Unfortunately, no, this is not a belated April Fool’s joke.

Janeal Lee, a 30-year-old Wisconsin native who suffers from multiple sclerosis, was stripped of her “Miss Wheelchair Wisconsin” title for standing up. After a picture published in Lee’s local newspaper featured her standing (while teaching algebra) was discovered, pageant officials disqualified Lee from the contest she had won in January.

I really am not making this up. The rules for the contest stipulate that contestants must “mostly be seen in public using their wheelchairs or scooters,” and Lee’s apparent super-handicap ability to walk small distances while she’s teaching her middle school class is considered an egregious failure to follow the rules. Kind of makes you wonder if handicaps are only considered a criterion for contestants, and not, say, officials.

Also kind of makes you wonder why we keep doing this to ourselves. Our decision to broadly impose a standard of “political correctness” has us doing foolish things like calling white people “Caucasian” (should we really adapt its counterpart terms, “Negroid” and “Mongoloid,” as politically correct too?). It has us question the morality of halftime shows and promos during televised sporting events while we slow down to look at car accidents and watch replays of the tsunami. And, it appears, it has us OD’ing over our politically correct terms so much, that we’re beginning to stray away from the very point of political correctness in the first place.

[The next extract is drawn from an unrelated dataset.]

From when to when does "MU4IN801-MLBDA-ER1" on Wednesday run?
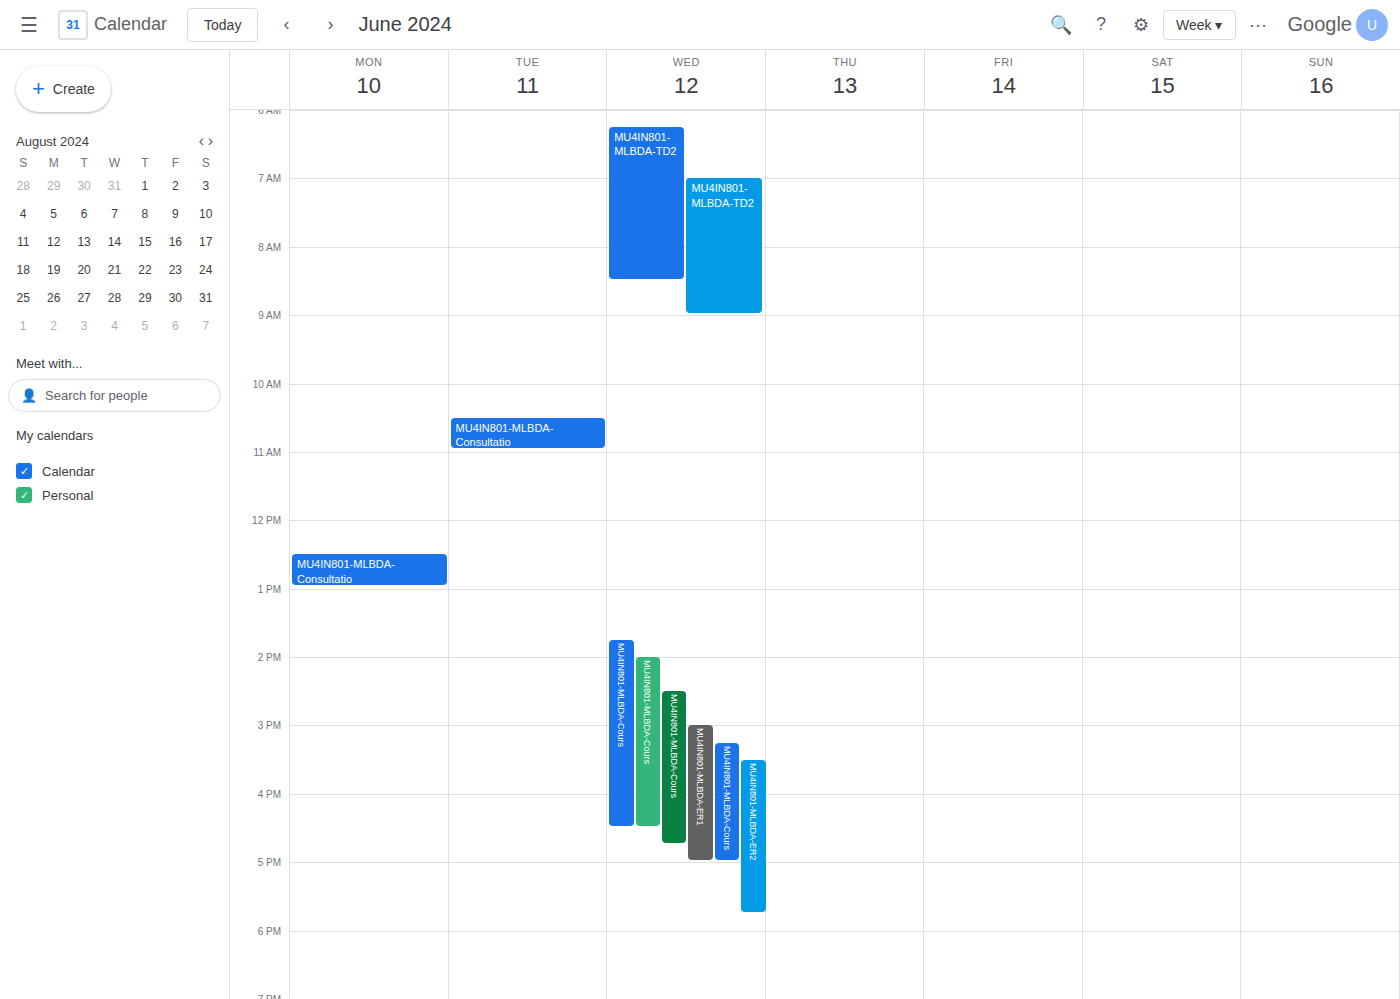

That would be to put people at ease around one another. But how, exactly are we accomplishing this when we start to alienate the very people we are trying to comfort?

Multiple sclerosis is a slow road toward immobility, so pageant officials should encourage Lee to take advantage of her ability while she still can, not ask her to check back with them once she can’t. That she can walk-if only briefly-is a miracle, not a steroid.

But somehow we overanalyzed-imagine that, from the country that brought you 11 different 24-hour news channels-and forgot that political correctness is about not offending people of different disabilities.

Of course, what do you expect from a bunch of subjective judges? They probably could’ve done a better job if they were blind.